Fuddland
About two-and-a-half hours to make a statement about an incident that took less than five minutes is impressive. But that’s in no way an indictment of police work in general nor of the officer who came round yesterday evening. The process just takes a long time. We started out [after the tea had been made, of course] by talking quite casually about what happened, whilst she made notes. Then, referring to her notes, she began to write the statement properly, pausing every few sentences to get specifics or clarify exactly what occurred.

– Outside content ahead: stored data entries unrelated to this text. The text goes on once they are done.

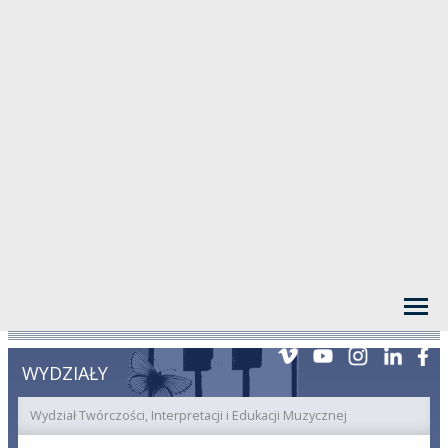
WYDZIAŁY
Wydział Twórczości, Interpretacji i Edukacji Muzycznej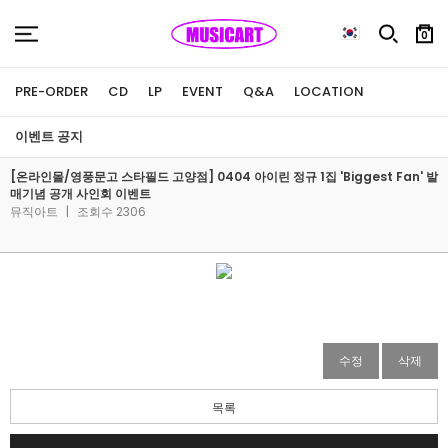
0
PRE-ORDER
CD
LP
EVENT
Q&A
LOCATION
이벤트 공지
[온라인몰/영풍문고 스타필드 고양점] 0404 아이린 정규 1집 'Biggest Fan' 발
매기념 공개 사인회 이벤트
뮤직아트
|
조회수 2306
수정
삭제
목록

What took so long was that everything was done by hand: all with pen & paper. An interesting aside that we talked about for a few minutes—especially interesting bearing in mind there’s some kind of election coming up soon—was the argument that we don’t really need to recruit more police officers; it’d be more effective, not to mention cheaper, to cut down on the amount of paperwork they have to do. If my PC had had a basic laptop on which to make notes, which could then be expanded into the statement, instead of being re-written on fresh pages, and instantly copied to every other department or person who needed to see them, we would have been done a great deal sooner.
Of course, us being done a great deal sooner would also have been a bit of a downside: she really was very nice, not to mention rather pretty, and some might say I kept distracting her with small-talk and cups of tea because I was enjoying her company.
In a couple of days I’ll be looking at hundreds of photos of offenders to see if I recognise any of them. Not sure how I feel about that; it’ll be disappointing to not find my muggers amongst the faces, but at the same time, I’ll be nervous about being sure enough to point the finger at anyone in particular. In the meantime, I’ve been worrying about silly things to do with the statement, such as realising I actually had three bottles of Corona at the club, not two, as I’ve put in my statement, and wanting to go back [again] to where the incident took place with a measuring wheel to verify that we were indeed about fifteen metres from the edge of the bridge. Actually, asking for those things to be changed could be a good way of getting my lovely PC to come round again…
Comments
clair | 2005 / 04 / 21 – 08:52
Hehehe…trust you to find something good out of something bad :)
Kav | 2005 / 04 / 22 – 09:42
oooh, did she have handcuffs? Was she in uniform? Oooh!
David | 2005 / 04 / 22 – 11:26
Re #2: Sheesh, took you lot long enough, I’ve been waiting for someone to make the uniform/handcuffs joke. :P
No, she was CID so in plain-clothes, and she arrived in a normal car, thus depriving the local curtain-twitchers with some juicy gossip had she arrived in a squad car.
Interestingly enough, a google for cid uk police threw up my local constabulary in the first few hits, which is currently displaying this message:
Due to an unprecedented response to our recent recruiting campaigns, we are currently not sending out application forms or accepting new applications for police officer vacancies.
See? They don’t even need any more applicants! Buy them a laptop each!